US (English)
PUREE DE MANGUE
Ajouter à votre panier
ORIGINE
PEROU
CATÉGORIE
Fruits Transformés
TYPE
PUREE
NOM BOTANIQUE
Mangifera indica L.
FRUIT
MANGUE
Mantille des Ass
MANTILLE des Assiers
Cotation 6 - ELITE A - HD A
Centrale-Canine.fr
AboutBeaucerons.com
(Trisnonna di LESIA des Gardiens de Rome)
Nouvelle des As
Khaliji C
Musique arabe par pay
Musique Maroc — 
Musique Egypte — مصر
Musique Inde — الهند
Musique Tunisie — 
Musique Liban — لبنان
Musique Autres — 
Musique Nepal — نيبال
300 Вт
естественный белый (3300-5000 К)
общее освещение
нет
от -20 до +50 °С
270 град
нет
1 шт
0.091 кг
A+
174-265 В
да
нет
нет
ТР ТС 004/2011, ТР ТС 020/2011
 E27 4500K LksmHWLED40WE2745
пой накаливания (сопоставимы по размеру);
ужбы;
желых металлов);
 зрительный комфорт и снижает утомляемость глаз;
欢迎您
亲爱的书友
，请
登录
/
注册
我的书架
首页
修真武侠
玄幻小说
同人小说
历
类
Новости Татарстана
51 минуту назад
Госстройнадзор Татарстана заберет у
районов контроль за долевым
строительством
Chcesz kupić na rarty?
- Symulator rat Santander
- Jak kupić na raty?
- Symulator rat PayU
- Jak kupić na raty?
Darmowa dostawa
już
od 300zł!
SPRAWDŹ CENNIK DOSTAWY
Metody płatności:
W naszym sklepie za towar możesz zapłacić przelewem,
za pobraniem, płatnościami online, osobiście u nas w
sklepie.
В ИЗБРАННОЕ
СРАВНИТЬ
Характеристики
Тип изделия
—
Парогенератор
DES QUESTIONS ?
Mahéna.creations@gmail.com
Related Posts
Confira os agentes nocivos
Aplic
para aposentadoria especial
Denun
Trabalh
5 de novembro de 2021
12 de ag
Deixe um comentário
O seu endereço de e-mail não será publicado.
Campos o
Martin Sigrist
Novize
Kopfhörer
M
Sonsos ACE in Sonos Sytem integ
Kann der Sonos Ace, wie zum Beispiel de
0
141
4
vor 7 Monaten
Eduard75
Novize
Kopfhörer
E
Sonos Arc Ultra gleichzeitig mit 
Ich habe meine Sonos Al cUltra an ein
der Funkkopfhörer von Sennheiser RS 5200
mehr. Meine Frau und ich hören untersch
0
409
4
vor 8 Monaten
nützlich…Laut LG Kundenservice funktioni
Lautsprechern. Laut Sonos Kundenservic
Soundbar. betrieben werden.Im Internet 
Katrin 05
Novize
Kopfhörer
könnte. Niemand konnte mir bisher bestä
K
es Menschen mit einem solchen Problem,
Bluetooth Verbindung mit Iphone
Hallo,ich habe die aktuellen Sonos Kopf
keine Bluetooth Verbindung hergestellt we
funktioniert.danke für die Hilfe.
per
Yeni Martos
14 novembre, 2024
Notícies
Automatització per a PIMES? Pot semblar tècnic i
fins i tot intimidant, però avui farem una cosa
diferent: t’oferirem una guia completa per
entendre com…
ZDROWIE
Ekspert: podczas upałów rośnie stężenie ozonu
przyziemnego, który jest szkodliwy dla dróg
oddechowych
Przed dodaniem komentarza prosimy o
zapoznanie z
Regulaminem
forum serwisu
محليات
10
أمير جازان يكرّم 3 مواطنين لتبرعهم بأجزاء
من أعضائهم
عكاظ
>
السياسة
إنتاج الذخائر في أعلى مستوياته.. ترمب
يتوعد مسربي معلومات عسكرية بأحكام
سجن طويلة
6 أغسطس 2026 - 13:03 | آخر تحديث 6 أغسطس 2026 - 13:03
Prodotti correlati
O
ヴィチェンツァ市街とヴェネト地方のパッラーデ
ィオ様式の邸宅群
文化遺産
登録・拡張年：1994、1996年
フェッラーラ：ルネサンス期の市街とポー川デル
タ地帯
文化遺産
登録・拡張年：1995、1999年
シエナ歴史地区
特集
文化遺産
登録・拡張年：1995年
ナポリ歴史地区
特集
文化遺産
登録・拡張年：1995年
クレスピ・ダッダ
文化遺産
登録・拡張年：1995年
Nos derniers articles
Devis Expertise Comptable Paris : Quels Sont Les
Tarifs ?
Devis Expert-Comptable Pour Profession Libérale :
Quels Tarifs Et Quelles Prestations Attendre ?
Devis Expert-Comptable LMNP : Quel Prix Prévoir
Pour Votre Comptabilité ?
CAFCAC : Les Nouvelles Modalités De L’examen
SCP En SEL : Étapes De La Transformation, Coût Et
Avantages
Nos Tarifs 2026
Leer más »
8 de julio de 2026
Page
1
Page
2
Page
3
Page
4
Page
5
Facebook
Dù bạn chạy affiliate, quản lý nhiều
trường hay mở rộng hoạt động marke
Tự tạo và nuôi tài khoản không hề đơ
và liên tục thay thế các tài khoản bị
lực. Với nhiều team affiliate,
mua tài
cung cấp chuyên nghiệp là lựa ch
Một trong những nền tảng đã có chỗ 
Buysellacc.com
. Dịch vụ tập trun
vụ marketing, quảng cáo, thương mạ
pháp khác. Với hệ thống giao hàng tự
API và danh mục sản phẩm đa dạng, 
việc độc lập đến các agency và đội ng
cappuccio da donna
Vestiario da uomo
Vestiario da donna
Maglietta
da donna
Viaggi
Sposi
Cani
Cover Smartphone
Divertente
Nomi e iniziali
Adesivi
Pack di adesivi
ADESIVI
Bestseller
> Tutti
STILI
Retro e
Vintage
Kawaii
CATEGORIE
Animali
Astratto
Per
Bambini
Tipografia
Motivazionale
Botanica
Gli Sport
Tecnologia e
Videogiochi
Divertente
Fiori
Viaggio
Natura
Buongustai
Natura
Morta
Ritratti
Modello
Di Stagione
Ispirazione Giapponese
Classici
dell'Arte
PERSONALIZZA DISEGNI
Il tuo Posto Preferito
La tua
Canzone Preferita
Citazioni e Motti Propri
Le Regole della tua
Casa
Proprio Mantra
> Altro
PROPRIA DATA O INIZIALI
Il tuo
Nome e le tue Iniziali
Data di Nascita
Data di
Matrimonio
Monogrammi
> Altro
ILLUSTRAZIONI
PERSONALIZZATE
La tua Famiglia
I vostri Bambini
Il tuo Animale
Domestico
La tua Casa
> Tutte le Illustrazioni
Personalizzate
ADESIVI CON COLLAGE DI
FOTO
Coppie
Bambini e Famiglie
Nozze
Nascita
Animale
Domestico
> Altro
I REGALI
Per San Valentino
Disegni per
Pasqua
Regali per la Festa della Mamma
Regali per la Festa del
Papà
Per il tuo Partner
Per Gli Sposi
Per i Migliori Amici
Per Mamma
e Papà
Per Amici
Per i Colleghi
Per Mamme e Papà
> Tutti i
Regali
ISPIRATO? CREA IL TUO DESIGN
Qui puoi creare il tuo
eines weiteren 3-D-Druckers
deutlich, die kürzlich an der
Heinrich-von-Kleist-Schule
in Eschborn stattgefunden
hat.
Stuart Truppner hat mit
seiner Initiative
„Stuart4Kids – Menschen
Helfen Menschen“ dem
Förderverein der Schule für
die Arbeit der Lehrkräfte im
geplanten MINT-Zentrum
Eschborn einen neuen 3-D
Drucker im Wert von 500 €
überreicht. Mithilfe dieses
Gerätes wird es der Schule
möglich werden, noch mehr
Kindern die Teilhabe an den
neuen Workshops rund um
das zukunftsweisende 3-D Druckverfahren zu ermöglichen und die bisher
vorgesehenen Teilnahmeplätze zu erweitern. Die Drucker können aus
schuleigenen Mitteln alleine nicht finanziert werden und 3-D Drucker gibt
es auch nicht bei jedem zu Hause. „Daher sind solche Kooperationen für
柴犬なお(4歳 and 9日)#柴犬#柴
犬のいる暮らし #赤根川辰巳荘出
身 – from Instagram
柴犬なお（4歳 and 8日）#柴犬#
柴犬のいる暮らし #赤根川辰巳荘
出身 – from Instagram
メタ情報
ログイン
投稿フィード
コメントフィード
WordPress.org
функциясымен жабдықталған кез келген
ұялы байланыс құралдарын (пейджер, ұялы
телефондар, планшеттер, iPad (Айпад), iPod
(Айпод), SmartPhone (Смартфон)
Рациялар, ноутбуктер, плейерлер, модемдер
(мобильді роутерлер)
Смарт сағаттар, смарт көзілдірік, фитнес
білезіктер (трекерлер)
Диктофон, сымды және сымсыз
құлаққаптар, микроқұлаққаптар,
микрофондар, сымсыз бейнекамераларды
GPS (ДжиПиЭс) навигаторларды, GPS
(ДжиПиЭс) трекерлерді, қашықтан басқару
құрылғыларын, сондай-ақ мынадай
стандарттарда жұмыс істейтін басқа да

++++++++++

### Problem statement
Scan the listing above. Gather each line that contains the word "nicht".

### Answer section
schuleigenen Mitteln alleine nicht finanziert werden und 3-D Drucker gibt
es auch nicht bei jedem zu Hause. „Daher sind solche Kooperationen für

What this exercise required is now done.